SG: The production was me, Nick, and Ed. We did it ourselves. We have a studio here in Nashville that we just built for our purposes. It’s a house on Love Circle: we call it The Treehouse. It’s a rental property that Nick owns and we set up shop and write and record demos there, and ultimately made the record there.
MM: What’s the primary influence and inspiration behind this particular album?

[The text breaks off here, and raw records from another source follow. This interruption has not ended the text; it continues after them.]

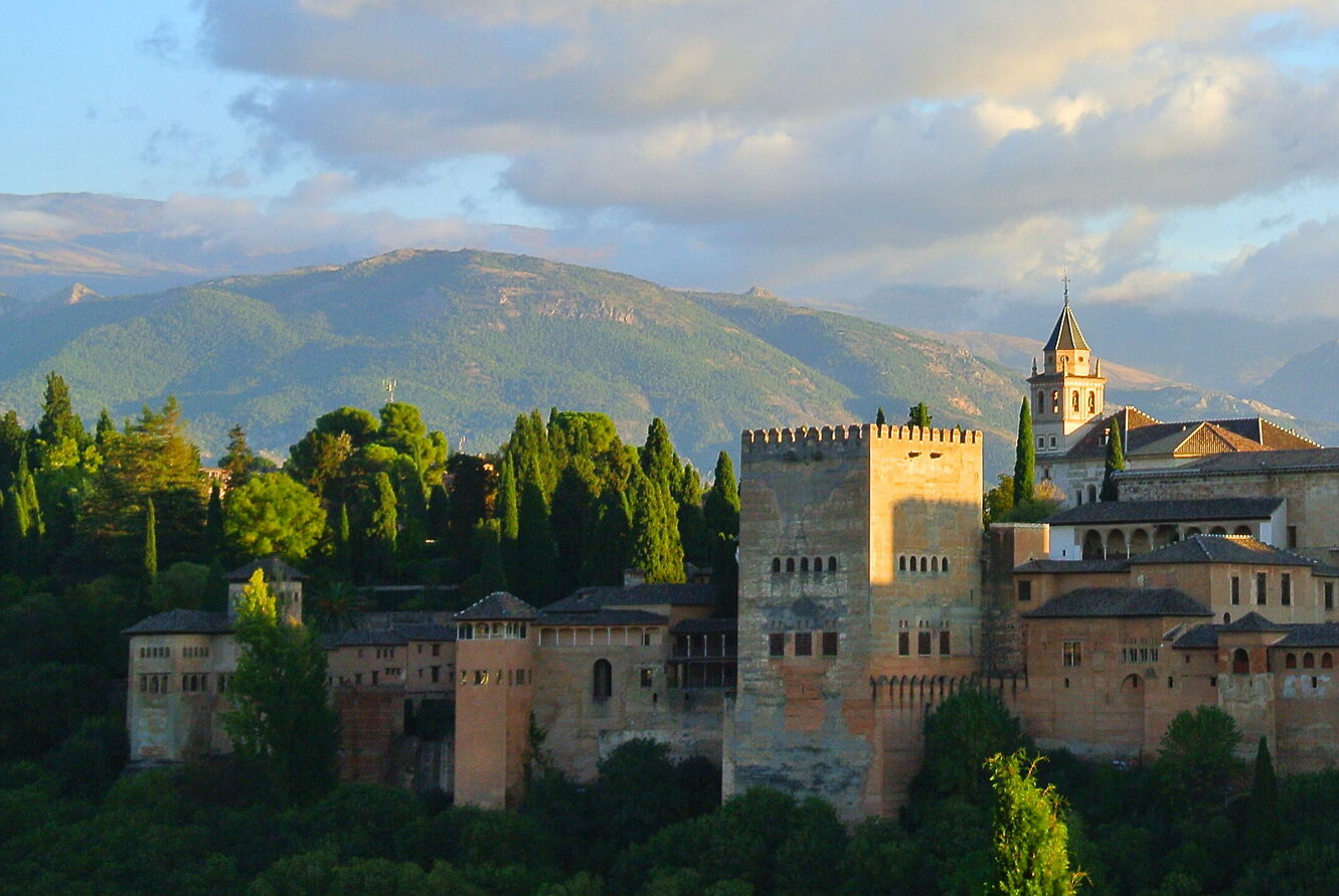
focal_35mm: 128
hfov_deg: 15.9
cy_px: 362
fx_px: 4767
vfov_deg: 10.7
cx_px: 1053
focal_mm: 26.4
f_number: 5.3
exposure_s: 1/250
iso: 180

SG: The short answer is all the same stuff we’ve always listened to; which is the gamete of all-American music forms. And all of which are southern music forms: rock n’ roll, jazz, bluegrass, and all of that stuff is in the mix. But one thing we did discuss in this album was that we really wanted a certain groove-thread. Just one of those records where everyone knows it, but they don’t even know they love it. Like Little Feat records, or the Meters. When those records are on at a party, the whole room is just moving, whether they even know it. We wanted this record to have that vibe. You can put the album on at the beginning and go all the way through. There’s a groove and vibe that holds together. So a song like, “Long Lost Friend,” “Butcher’s Daughter,” and “Paving the Road,” they’re all very, very different songs, but they all have a continuity, and it just works in a certain way.
MM: Do you sometimes have certain artists in mind when recording certain songs as maybe kind of an ode to them? Like your song “Goddamn Hurricane” to me is very reminiscent of The Band.
SG: When Nick wrote that song he wasn’t necessarily thinking of writing a Band-type song, but when you write that song and that’s the expression - his vocal approach is somewhere between Levon Helm and Lowell George. Their bastard lovechild would be Nick Govrik. Everything he does is swimming in that end of the pool. But we don’t have to discuss what kind of tune it is, they usually just speak for themselves.
MM: How does the songwriting process work within the band? Do one or two of you do most of it, or is it more of a regimented and group collaboration?
SG: If you look at the liner notes on both Trigger Hippy albums, at least half the songs say Nick Govrik by himself. And if another member contributed just a few lines of the lyric, Govrik would give them credit, but they were pretty much Nick’s tunes. He’s very prolific. There are times when he comes in with a song, and he’s like, “Hey, I got this song! Listen!” And it’s done. Like the song is full circle and done, like “Goddamn Hurricane” was just finished. But then there are songs like “Born to Be Blue,” and it’s just the three of us sitting in the room and throwing ideas at the wall. And we realized, “This should just be a meditative number. Like, this thing should just simmer.” I think, right away, we all could hear something similar.